Defined by Passeig de Josep Carner and the Port at one end and Carrer de
Lleida, the Poble Sec is a working class barri in an envidiable
location on the edge of Barcelona City Centre.
The area began to be developed in 1858, just a year before the plan for the Eixample was approved, and throughout the second half of the 19th century three workers' barris were built - França Xica, Santa Madrona and les Hortes de Sant Bertran - which became known generically as Poble Sec.
The area was originally an agricultural area between the mountain and the city walls that encircled El Raval and the rest of Barcelona's Old City.
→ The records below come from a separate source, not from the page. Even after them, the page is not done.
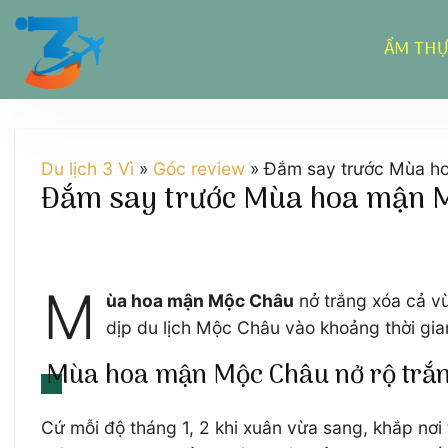
Chuyển
đến
ẨM TH
nội
dung
Du lịch 3 Vì
»
Góc review
»
Đắm say trước Mùa ho
Đắm say trước Mùa hoa mận M
M
ùa hoa mận Mộc Châu
nở trắng xóa cả v
dịp du lịch Mộc Châu vào khoảng thời gi
Mùa hoa mận Mộc Châu nở rộ trắn
Cứ mỗi độ tháng 1, 2 khi xuân vừa sang, khắp nơi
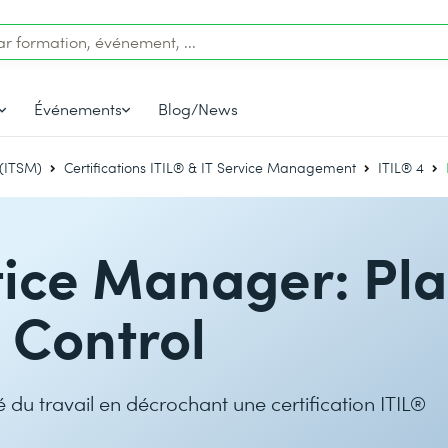
Événements
Blog/News
 (ITSM)
Certifications ITIL® & IT Service Management
ITIL® 4
tice Manager: Pla
 Control
du travail en décrochant une certification ITIL®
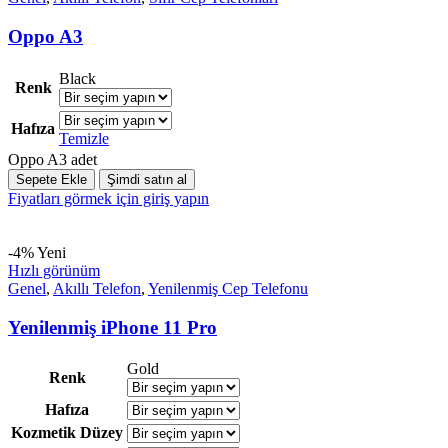
Oppo A3
Black
Renk
Hafıza
Temizle
Oppo A3 adet
Sepete Ekle
Şimdi satın al
Fiyatları görmek için giriş yapın
-4%
Yeni
Hızlı görünüm
Genel
,
Akıllı Telefon
,
Yenilenmiş Cep Telefonu
Yenilenmiş iPhone 11 Pro
Gold
Renk
Hafıza
Kozmetik Düzey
Barcelona's capitulation to the Castilians in the War of the Spanish Succession in
1714, the area was declared a military zone and building was prohibited
so as not to obstruct the cannon balls fired at the city of Barcelona from the Spanish-controlled Castle on Montjuïc.
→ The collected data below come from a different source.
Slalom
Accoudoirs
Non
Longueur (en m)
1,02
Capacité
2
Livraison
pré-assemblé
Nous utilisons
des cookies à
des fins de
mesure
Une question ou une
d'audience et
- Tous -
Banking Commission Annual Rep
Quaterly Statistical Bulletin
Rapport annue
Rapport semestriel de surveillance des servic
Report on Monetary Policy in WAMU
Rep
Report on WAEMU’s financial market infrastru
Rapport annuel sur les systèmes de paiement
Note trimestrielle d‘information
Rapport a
However, its proximity to the Port meant that the area began to be industrialised throughout the early 19th century and coal deposits for the port and areas for drying textiles were located here, and similarly,
the stone quarry on Montjuic was exploited for city building projects.
Despite its grid format, the neighbourhood was urbanised in a rather disorganised fashion and the name Poble Sec, which means Dry Village, came about because the barri had no running water until 1894.
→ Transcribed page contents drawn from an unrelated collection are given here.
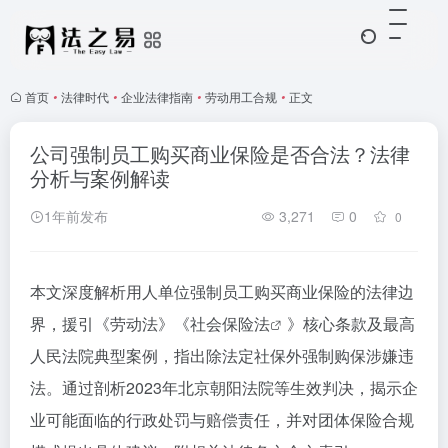
首页
•
法律时代
•
企业法律指南
•
劳动用工合规
•
正文
公司强制员工购买商业保险是否合法？法律
分析与案例解读
1年前发布
3,271
0
0
本文深度解析用人单位强制员工购买商业保险的法律边
界，援引《劳动法》《
社会保险法
》核心条款及最高
人民法院典型案例，指出除法定社保外强制购保涉嫌违
法。通过剖析2023年北京朝阳法院等生效判决，揭示企
业可能面临的行政处罚与赔偿责任，并对团体保险合规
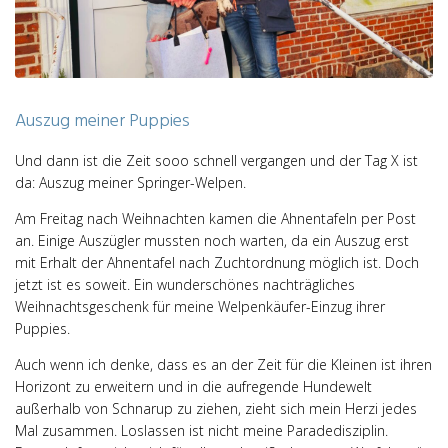
Auszug meiner Puppies
Und dann ist die Zeit sooo schnell vergangen und der Tag X ist
da: Auszug meiner Springer-Welpen.
Am Freitag nach Weihnachten kamen die Ahnentafeln per Post
an. Einige Auszügler mussten noch warten, da ein Auszug erst
mit Erhalt der Ahnentafel nach Zuchtordnung möglich ist. Doch
jetzt ist es soweit. Ein wunderschönes nachträgliches
Weihnachtsgeschenk für meine Welpenkäufer-Einzug ihrer
Puppies.
Auch wenn ich denke, dass es an der Zeit für die Kleinen ist ihren
Horizont zu erweitern und in die aufregende Hundewelt
außerhalb von Schnarup zu ziehen, zieht sich mein Herzi jedes
Mal zusammen. Loslassen ist nicht meine Paradedisziplin.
Electric light was installed along El Paral.lel in 1882 and by the early 20th century, the area was a centre of nightlife with cabarets, theatres and café-concert halls as well as large number of brothels.
These days the prostitutes are not quite as visible but celebrated Barcelona Theatres, such as El Molino, Teatre Apolo, Teatre Victoria, Teatre Condal and many others, remain symbols of a gayer more debauched Barcelona.
In fact, El Paral.lel remains a centre for Barcelona nightlife and today is home to some of the city's best music venues, including Sala Apolo and BARTS.
The residential part of El Poble Sec, though, has always been a working-class destination for immigrants.
In the lead up to the 1929 Universal Exposition shanty towns grew up on this side of Montjuic to house new arrivals who had come to work on the building of the Metro.
Given its proximity to the City Centre, the barri received mass immigration from other parts of Spain in the 1940s and 1950s and to this day Poble Sec retains its multicultural atmosphere as newcomers arrive from Latin America and Asia.
Despite its hills, it's a good place to live and retains a strong identity as a working class Barcelona neighbourhood.
Obviously, being so close to the mountain of Montjuïc there are plenty of green spaces.
I particularly like the Parc del Mirador de Poble Sec on the mountain and closer to town the Jardins de les Tres Xemeneies provides a welcome respite from the hustle and bustle of the city centre.